'Assassin's Creed 4: Black Flag' Review

REVIEW: 'Assassin's Creed 4: Black Flag'

'Assassin's Creed IV: Black Flag', out now for Xbox 360 and PS3 -- and 22 November for Xbox One and PS4, alongside Wii U and PC -- is the latest in Ubisoft's action-adventure romps through time.

Key Features:

  • All-new Caribbean setting
  • Improved sea-faring adventures and activities
  • Big open world areas to explore on land
  • Whale-hunting, pirate jaunts and other side-quests
  • Massive central story campaign

The Pitch:

"The year is 1715. Pirates rule the Caribbean and have established their own lawless Republic where corruption, greediness and cruelty are commonplace. Among these outlaws is a brash young captain named Edward Kenway. His fight for glory has earned him the respect of legends like Blackbeard, but also drawn him into the ancient war between Assassins and Templars, a war that may destroy everything the pirates have built. Welcome to the Golden Age of Piracy."

Verdict:

The history of piracy in the Caribbean is nasty, treacherous, brutal and short. And virtually every good pirate story you can think of has been told 100 times. But undeniably, there's still a good yarn to be spun about skull and crossbones, planks and shivering timbers. And like the pirate legends on which it's based., 'Assassin's Creed IV: Black Flag' is far more fun, riotous and fresh than it really has any right to be.

Assassin's Creed is now a well-worn series. Its best features (the single-button free running, most of all) are years old. And coming just a year after the (relatively) poorly received AC3, which was set amid the action-packed American Revolution but felt curiously laboured and flat, our hopes weren't high for AC4. It didn't seem as though Ubisoft had time to correct the fundamental flaws in the game or add anything new.

Somehow, they've done both. And the result is a game that makes you want to leap back into the Assassin's Creed world once again - even if we've heard the best lines of this tale before.

This time around you play as Edward Kenway, a pirate and rogue with one eye on the ocean and the other on a bottle of rum - but also a man with an Assassin's heart, and a part to play in that legend. He's a funnier, more aggressive and more entertaining character than we saw in AC3, and he's immediately more likeable. Yes, the classic two-level AC story is present and correct. (One takes place in 1715, the other in Abstergo Entertainment - the present day facility where your historical adventures are powered and commoditised.) And that dichotomy still feels a bit jarring and unnecessary. But it's less OTT than before, and easier to swallow.

For a good few hours AC4 is content to let its missions and story act as a de facto tutorial. But quite quickly the game picks up, and gets into its narrative flow while allowing you to make your own fun too. For at its core this is a an open world experience, and once you're at the helm of the Jackdaw pirate ship it's had not to have enormous fun exploring the world, attacking ships and growing your loyal band of killers for hire.

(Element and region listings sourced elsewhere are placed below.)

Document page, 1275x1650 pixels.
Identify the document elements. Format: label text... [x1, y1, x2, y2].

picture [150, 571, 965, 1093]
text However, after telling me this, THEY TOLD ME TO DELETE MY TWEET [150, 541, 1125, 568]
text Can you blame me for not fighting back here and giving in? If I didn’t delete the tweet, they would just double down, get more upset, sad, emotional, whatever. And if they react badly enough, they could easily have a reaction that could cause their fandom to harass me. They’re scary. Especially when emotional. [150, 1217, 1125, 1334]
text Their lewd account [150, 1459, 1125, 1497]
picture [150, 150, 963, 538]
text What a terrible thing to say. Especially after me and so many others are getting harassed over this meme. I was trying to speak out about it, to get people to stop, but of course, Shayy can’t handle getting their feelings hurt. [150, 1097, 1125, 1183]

It's also worth pointing out, as others have obviously done, that the ocean looks stunning. Whoever is responsible for the water - or rather, whatever team of 100 developers is behind it - should win major awards. It's astonishing how real the treacherous depths seem - and how vulnerable you feel at its mercy. Piloting ships seemed a little at odds to the original free-running core of the AC experience in the last game, but this time it's a more integral part of the whole, and feels more connected to the character. The rooftop running, stalking and killing are still there. But you'll almost prefer being at sea - which given the occasional tedium of last year's ship-to-ship slogathons is amazing, really.

At times AC4 can feel overly dense and vast. There are so many missions, islands and storylines to explore, you can be overwhelmed. And unlike GTA 5 - to which the game compares very well in fact - you can't just drive off in a sports car and do something appalling for kicks.

But AC4 has its own pleasures and nuances, and its own reasons to exist. And overall it's a more mature and genuinely exhilarating play - and as fun an experience, than Rockstar's bombastic city sim. We can't wait to play it again on the next-gen consoles (think of the water!), and AC games will always feel more like genre films than masterpieces like Bioshock or Last of Us. But as a cap to this chapter of the current generation of consoles, this is as impressive as any game released in years.